TASK REQUIREMENTS
Output the lines of the material unchanged, starting at the line that contains "phylum: Chlorophyta" and ending at the last line of the material.

LISTING
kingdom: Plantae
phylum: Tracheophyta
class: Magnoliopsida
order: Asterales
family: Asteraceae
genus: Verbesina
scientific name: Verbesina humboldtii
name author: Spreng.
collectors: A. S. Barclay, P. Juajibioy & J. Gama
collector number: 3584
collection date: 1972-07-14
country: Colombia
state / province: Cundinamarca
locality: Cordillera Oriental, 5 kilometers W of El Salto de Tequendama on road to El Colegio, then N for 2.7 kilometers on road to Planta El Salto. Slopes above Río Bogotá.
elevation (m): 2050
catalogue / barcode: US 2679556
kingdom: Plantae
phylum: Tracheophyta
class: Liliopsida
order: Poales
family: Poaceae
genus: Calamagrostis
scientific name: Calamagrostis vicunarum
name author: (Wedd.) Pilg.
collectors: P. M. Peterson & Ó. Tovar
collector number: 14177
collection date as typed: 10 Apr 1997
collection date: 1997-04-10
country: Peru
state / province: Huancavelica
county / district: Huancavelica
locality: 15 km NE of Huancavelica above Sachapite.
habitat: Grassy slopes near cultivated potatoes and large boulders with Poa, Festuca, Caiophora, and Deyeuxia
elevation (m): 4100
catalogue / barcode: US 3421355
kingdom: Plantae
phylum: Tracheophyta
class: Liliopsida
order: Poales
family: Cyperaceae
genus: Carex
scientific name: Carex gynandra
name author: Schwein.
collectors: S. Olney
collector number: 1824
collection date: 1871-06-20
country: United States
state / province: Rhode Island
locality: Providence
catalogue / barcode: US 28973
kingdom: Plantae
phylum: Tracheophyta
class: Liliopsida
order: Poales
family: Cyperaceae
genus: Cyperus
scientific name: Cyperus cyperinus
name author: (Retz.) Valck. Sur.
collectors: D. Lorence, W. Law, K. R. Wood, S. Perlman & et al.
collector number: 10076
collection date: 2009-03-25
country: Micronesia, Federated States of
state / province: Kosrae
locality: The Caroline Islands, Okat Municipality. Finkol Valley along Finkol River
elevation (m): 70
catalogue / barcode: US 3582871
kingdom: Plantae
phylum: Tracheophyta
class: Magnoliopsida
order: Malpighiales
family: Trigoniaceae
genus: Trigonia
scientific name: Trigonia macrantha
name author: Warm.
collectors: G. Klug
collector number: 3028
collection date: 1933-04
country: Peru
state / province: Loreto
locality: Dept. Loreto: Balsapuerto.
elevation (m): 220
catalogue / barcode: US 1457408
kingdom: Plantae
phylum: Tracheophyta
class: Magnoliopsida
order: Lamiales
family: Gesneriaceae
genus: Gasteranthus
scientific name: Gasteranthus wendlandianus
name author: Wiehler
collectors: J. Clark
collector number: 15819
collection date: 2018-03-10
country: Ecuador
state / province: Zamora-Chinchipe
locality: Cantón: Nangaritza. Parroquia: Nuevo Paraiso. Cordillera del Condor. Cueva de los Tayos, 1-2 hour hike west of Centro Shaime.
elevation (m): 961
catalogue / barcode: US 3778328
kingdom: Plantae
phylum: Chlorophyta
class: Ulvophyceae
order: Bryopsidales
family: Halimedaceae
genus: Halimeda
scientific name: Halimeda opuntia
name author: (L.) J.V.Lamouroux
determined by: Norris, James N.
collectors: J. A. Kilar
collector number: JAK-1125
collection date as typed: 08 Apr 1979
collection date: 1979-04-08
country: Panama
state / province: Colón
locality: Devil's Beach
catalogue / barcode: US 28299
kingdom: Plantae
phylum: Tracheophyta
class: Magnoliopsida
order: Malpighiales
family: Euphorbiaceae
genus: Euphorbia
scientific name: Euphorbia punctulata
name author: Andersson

ANSWER IN FULL
phylum: Chlorophyta
class: Ulvophyceae
order: Bryopsidales
family: Halimedaceae
genus: Halimeda
scientific name: Halimeda opuntia
name author: (L.) J.V.Lamouroux
determined by: Norris, James N.
collectors: J. A. Kilar
collector number: JAK-1125
collection date as typed: 08 Apr 1979
collection date: 1979-04-08
country: Panama
state / province: Colón
locality: Devil's Beach
catalogue / barcode: US 28299
kingdom: Plantae
phylum: Tracheophyta
class: Magnoliopsida
order: Malpighiales
family: Euphorbiaceae
genus: Euphorbia
scientific name: Euphorbia punctulata
name author: Andersson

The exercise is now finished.